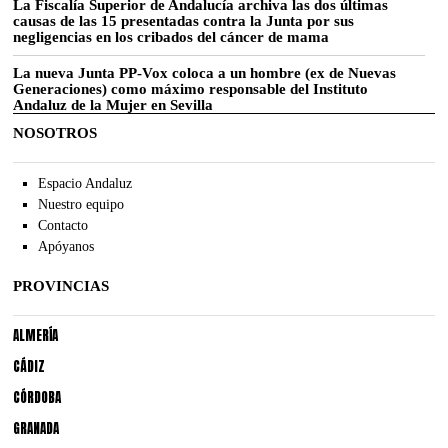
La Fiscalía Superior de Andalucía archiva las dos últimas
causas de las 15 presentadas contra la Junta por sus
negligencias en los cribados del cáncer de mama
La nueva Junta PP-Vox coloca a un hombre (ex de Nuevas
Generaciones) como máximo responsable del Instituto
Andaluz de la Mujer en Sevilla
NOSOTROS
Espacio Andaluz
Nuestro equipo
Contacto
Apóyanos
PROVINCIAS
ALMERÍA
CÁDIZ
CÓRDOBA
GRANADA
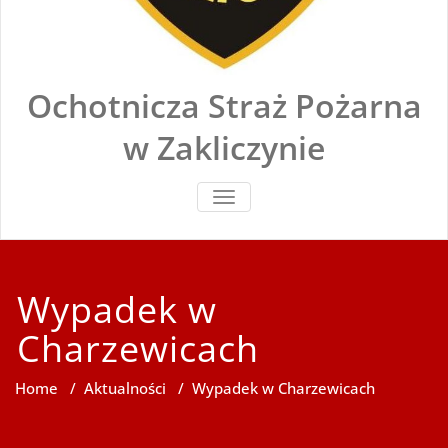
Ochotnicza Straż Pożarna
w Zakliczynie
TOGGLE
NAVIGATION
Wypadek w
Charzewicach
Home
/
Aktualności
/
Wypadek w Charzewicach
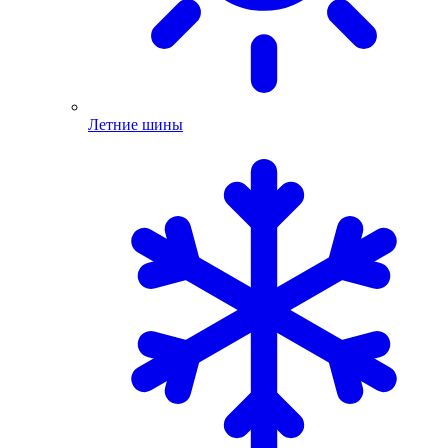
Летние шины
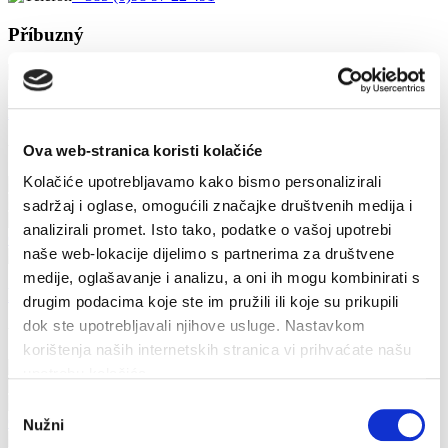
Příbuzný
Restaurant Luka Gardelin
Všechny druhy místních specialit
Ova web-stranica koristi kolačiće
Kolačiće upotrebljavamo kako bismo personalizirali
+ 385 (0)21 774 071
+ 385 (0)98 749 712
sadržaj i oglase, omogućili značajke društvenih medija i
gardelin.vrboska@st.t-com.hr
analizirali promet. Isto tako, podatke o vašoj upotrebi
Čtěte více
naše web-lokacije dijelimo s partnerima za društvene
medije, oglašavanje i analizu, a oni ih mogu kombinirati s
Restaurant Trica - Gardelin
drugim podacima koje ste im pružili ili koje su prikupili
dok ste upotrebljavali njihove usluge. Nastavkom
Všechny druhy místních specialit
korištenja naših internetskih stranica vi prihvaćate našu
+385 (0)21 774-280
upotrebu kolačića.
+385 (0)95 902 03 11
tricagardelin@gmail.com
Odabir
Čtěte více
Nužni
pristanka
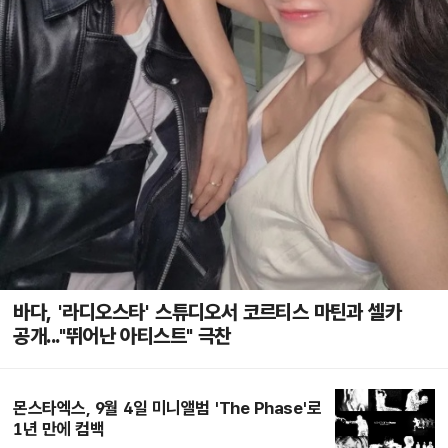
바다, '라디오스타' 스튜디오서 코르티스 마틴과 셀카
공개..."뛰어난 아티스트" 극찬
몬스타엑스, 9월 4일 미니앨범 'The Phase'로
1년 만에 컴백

---

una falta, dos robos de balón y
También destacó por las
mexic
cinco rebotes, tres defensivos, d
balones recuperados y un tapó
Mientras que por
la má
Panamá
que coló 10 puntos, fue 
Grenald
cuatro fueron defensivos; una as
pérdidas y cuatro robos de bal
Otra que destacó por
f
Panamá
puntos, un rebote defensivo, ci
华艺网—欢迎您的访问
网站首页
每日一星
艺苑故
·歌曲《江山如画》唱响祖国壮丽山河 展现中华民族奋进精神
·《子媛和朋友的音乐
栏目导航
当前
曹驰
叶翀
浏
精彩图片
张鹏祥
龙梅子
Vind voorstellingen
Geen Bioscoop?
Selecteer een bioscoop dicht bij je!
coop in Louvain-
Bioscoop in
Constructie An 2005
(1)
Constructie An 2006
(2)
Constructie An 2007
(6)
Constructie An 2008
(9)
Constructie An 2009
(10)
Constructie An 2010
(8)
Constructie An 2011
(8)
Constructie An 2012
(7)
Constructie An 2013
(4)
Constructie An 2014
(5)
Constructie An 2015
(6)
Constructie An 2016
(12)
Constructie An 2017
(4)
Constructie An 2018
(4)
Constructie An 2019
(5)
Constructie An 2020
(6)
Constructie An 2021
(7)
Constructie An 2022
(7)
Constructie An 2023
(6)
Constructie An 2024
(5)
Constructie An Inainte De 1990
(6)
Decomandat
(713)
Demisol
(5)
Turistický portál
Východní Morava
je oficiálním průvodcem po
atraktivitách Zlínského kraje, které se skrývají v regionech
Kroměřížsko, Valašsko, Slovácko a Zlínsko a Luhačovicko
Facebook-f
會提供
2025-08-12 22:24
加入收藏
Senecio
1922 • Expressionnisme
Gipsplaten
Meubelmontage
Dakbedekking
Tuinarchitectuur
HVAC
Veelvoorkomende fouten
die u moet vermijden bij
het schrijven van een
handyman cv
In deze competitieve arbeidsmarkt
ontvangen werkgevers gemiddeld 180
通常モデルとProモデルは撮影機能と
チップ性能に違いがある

==

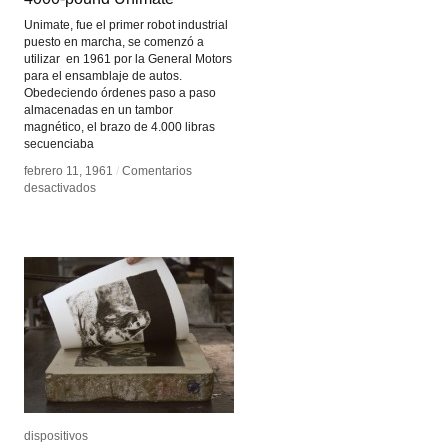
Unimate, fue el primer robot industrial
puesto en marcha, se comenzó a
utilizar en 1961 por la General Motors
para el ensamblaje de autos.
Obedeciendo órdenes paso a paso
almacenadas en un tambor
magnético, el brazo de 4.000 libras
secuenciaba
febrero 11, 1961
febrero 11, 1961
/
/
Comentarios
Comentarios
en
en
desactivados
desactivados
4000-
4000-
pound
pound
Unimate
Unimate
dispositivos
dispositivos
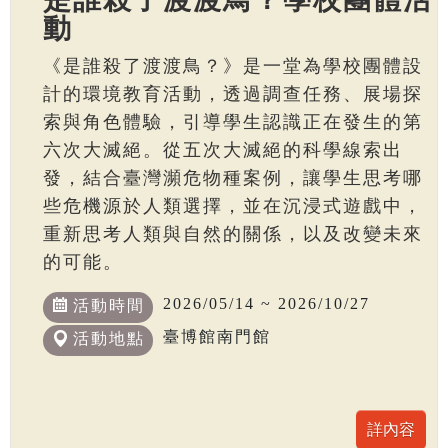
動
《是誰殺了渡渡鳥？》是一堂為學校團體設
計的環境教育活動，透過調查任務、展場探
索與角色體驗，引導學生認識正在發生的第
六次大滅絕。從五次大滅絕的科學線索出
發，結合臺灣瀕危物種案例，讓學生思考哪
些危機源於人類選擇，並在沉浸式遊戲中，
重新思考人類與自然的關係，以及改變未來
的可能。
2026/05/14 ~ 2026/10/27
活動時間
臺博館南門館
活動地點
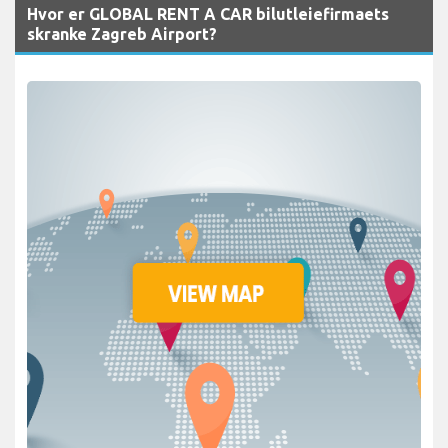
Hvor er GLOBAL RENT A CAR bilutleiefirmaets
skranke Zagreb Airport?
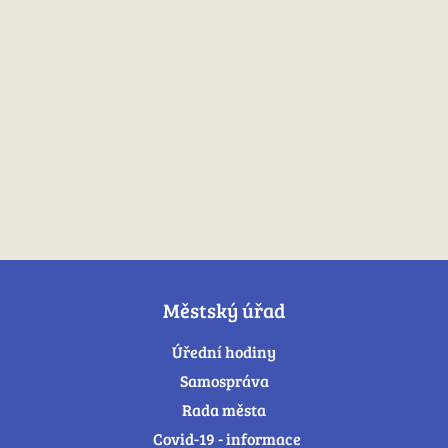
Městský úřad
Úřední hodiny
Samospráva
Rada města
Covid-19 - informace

§ **YOUR OBJECTIVE**: Your task is to restate, word for word, only those lines above that fall between the line holding "Unimate, fue el primer robot industrial" and the line holding "secuenciaba", inclusive.

§ **OUTPUT FOR THIS TASK**:
Unimate, fue el primer robot industrial
puesto en marcha, se comenzó a
utilizar en 1961 por la General Motors
para el ensamblaje de autos.
Obedeciendo órdenes paso a paso
almacenadas en un tambor
magnético, el brazo de 4.000 libras
secuenciaba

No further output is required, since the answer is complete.